A sociedade ocidental rejeita constantemente a morte procurando vencê-la, retardando-a o quanto possível, esticando a vida até o máximo. O homem sempre aspirou à imortalidade. A tentativa de vencer ou de no mínimo contornar a morte levou a centenas de esforços humanos, incansáveis e um tanto inúteis. A morte sempre foi imperiosa, abraçando suas vítimas. Pode tardar, mas não falha. Em hora certamente incerta, é a coisa mais certa. Cada um de nós carrega a possibilidade de, a qualquer momento, não ser mais possível. Existimos com essa potência irreversível e irremediável: a nossa não-existência. Heidegger, filósofo existencialista, caracterizou o homem como ser-para-a-morte. De fato, estamos fadados a morrer. Não há outra saída.
O ser humano, em seu desejo de sobreviver, passa a vida temendo ou desejando a morte. Na maioria das vezes, há o medo do desconhecido, a dúvida sobre a descontinuidade da existência, a incerteza de como será o ainda-não. E, nesse caso, a morte vem com assombro, angústia, desespero. Em outros casos, há uma resignação, aceitação, ou até mesmo regozijo, quando há certeza do vivido e daquilo que será o que está por vir. É o caso de mártires, sábios e santos. São Francisco chamou seu passamento de “irmã morte”.
Sêneca dizia que o homem vive preocupado em viver muito e não em viver bem, quando não depende dele viver muito, mas viver bem. O filósofo Epicuro chamou de tolice a aflição com a espera da morte, pois enquanto vivemos, ela não existe, e quando ela chega, nós não existiremos mais. A Bíblia Sagrada aponta a mortalidade do homem em tom derradeiro: “Lembra-te que és pó e em pó te tornarás” (Salmo 8,4). Mas, em tantos trechos, destaca a ressurreição dos mortos como essência da fé cristã. Para os cristãos, não se nasce para morrer, mas se morre para ressuscitar.
Quem não pensa e prepara sua morte, acaba descomprometendo-se com a vida. Quem não sabe aonde chegar, não fazendo o planejamento de seu fim, não organiza sua caminhada desde o início. O fim depende do começo e do meio. Mas sempre há chance de reverter nosso descaminho. Quanto mais torto, mas díficil é endireitá-lo no final.

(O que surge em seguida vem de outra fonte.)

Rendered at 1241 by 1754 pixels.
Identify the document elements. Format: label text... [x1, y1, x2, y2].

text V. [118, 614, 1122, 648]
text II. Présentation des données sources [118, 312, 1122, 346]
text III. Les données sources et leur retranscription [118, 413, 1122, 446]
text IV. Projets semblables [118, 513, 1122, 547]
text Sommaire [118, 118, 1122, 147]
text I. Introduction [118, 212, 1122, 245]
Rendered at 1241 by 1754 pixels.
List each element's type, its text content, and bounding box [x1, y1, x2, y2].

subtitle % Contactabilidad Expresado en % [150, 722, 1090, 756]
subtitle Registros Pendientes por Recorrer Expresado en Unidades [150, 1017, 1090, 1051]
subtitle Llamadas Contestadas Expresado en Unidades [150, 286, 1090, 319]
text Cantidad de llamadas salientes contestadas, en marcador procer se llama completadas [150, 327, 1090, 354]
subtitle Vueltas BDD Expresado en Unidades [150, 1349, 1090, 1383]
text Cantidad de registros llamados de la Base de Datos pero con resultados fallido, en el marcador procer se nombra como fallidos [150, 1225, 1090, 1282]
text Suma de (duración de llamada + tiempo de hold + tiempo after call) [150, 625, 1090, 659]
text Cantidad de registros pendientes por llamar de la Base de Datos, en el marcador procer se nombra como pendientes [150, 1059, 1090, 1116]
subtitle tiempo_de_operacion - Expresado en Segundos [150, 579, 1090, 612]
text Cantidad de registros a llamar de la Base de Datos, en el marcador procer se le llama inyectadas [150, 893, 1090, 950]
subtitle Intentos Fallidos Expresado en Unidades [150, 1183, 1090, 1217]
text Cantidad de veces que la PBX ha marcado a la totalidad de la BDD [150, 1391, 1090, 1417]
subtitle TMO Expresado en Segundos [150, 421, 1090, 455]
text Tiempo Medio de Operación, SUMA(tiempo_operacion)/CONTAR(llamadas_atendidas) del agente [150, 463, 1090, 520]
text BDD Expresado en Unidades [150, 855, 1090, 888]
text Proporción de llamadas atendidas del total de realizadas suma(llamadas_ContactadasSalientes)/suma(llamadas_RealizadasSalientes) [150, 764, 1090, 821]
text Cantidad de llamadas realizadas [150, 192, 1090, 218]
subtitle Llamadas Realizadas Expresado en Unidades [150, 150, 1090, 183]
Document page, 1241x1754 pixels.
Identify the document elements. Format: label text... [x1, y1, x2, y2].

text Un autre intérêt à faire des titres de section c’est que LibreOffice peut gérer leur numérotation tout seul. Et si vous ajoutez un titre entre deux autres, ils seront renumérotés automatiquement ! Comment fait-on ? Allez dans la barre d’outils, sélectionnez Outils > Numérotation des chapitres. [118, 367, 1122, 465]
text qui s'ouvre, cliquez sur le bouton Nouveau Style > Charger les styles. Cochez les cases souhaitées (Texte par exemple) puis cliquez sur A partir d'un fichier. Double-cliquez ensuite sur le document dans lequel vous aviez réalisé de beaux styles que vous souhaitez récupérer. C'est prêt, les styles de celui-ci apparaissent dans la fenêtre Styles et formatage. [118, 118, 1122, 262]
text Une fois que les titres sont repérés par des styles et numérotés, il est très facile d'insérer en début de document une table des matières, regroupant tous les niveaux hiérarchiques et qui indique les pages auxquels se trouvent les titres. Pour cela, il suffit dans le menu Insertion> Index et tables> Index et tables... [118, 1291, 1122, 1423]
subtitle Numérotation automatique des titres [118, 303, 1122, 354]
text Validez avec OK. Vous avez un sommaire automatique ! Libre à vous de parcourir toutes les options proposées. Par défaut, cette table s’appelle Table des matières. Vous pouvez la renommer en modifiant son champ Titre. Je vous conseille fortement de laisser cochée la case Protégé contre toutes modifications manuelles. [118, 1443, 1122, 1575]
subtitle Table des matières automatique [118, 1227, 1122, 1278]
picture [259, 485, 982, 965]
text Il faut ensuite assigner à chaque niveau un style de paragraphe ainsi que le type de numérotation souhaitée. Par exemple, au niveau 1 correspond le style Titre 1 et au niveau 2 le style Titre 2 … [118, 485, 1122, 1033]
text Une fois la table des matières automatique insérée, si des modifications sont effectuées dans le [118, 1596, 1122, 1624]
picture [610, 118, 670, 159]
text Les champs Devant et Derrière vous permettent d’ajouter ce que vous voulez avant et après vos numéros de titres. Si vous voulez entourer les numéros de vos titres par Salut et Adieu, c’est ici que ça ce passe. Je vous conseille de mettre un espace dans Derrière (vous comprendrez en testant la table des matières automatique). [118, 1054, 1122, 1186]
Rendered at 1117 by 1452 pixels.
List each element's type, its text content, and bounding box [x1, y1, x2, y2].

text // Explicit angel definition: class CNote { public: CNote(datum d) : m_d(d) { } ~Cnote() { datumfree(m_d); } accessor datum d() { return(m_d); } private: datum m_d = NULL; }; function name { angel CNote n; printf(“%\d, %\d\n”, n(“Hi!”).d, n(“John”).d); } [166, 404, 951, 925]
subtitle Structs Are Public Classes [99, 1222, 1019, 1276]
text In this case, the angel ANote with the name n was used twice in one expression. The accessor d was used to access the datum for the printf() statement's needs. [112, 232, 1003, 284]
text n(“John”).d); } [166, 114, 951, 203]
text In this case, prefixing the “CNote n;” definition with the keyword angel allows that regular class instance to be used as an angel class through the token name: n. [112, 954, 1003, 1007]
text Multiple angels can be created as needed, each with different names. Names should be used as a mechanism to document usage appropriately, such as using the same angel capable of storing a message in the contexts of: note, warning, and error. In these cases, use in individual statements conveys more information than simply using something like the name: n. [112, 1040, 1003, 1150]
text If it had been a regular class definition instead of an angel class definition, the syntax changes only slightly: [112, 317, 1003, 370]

A nossa finitude nos dá a capacidade de qualificar nossa vida. A eternidade do amanhã dependerá da plenitude do hoje. É a certeza de que findaremos um dia que nos faz acordados no presente. Por isso, este dia de finados é rico para avaliar o sentido de nossa vida e o rumo e prumo que damos ao nosso itinerário. Não é a vida que dá sentido à morte, mas a morte que dá sentido e valor à vida.